Like I wrote before, it's hard on the eyes and on the nerves. For every million things you get right, the one you get wrong always comes back to bite you.
So yesterday when my big debut included a typo on the front page of the Lifestyles section (...married to a English scientist) and on the interactive page (Leigh Ann Frink describes why he wants to be a writer), I was honestly glad that they happened to me and not the other columnists. Because, you see, I know firsthand the misery of having 10 different people whose errors I correct every day gleefully pointing out mine. So my heart goes out to the editor who missed those.
On the flipside, I wrote a letter to the editor of my hometown paper smacking down a jerk not for his views (that's not challenging to me), but for his grammar. The editorial assistant at the paper took it upon him- or herself to change my correct pronoun "his" to "their" in my carefully crafted landing sentence. (UPDATE: I asked them to correct it on the online version, but a couple thousand print versions are out there.) I'm sitting here waiting for the flame war.
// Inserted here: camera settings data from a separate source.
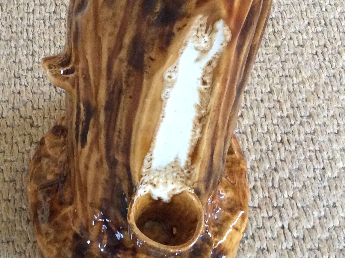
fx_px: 716
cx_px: 116
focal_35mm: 72
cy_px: 90
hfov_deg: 26.9
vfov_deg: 20.3
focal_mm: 3.3
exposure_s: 1/25
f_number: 2.4
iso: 320
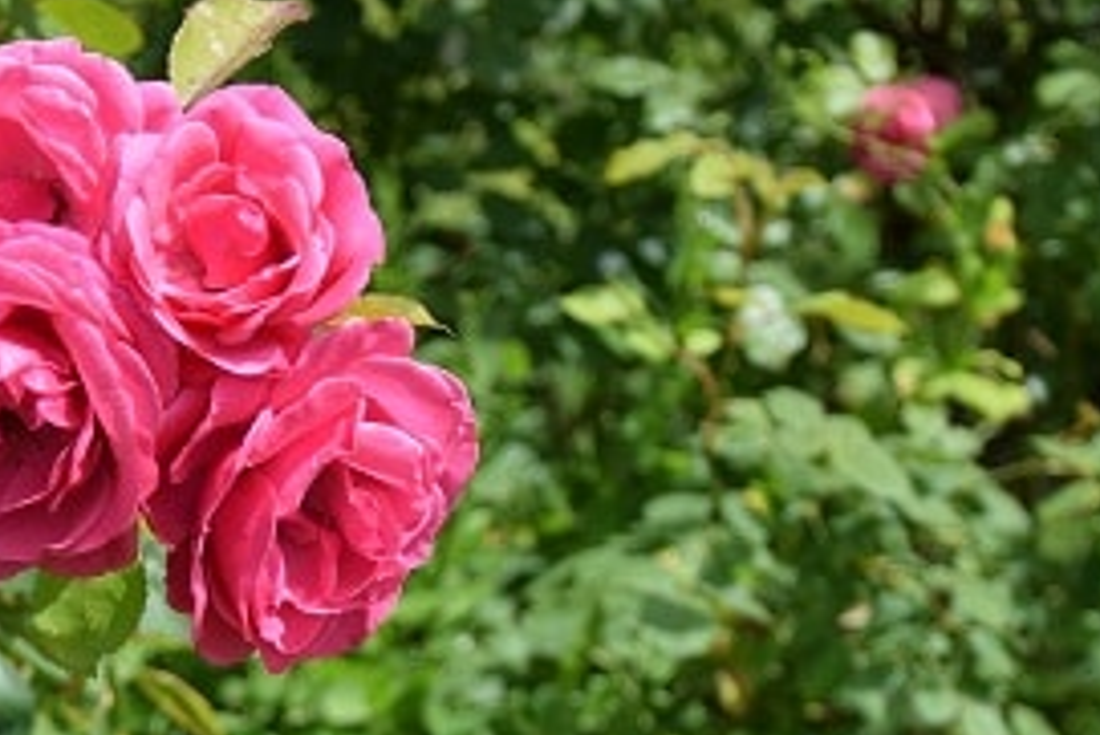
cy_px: 772
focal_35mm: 116
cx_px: 231
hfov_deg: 17.5
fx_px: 3549
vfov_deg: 11.7
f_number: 4.5
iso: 100
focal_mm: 35
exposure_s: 1/640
Bring it! Mama's got nothing but time on her hands until June 2. That's when I go back to my contract position at a Fortune 250 that edits its dry corporate communications with more care...
(UPDATE 2: My mama wrote them a letter and they printed a retraction. Don't mess with my mama.)

Of course, the first sentence there is all over the place and ignores the basic "subject verb object" rule. But, instead of picking more fights with them, I'm going to go and flog myself for devolving to the point where I notice and am irritated by these things.
God, please let Steve get a good job so I don't have to do this anymore.
2 comments:
That’s the way it goes, ain’t it? Some doofus always thinks he knows jack, when he don’t. now that the errors are out of the way, carry on, good and faithful wordsmith! My felicitations for stirring up the waters in at least three counties, GET ‘em, gal!!
"...I know firsthand the misery of having 10 different people whose errors I correct every day gleefully pointing out mine."
Me, too!
I can't believe they edited your letter like that! Hilarious AND ridiculous.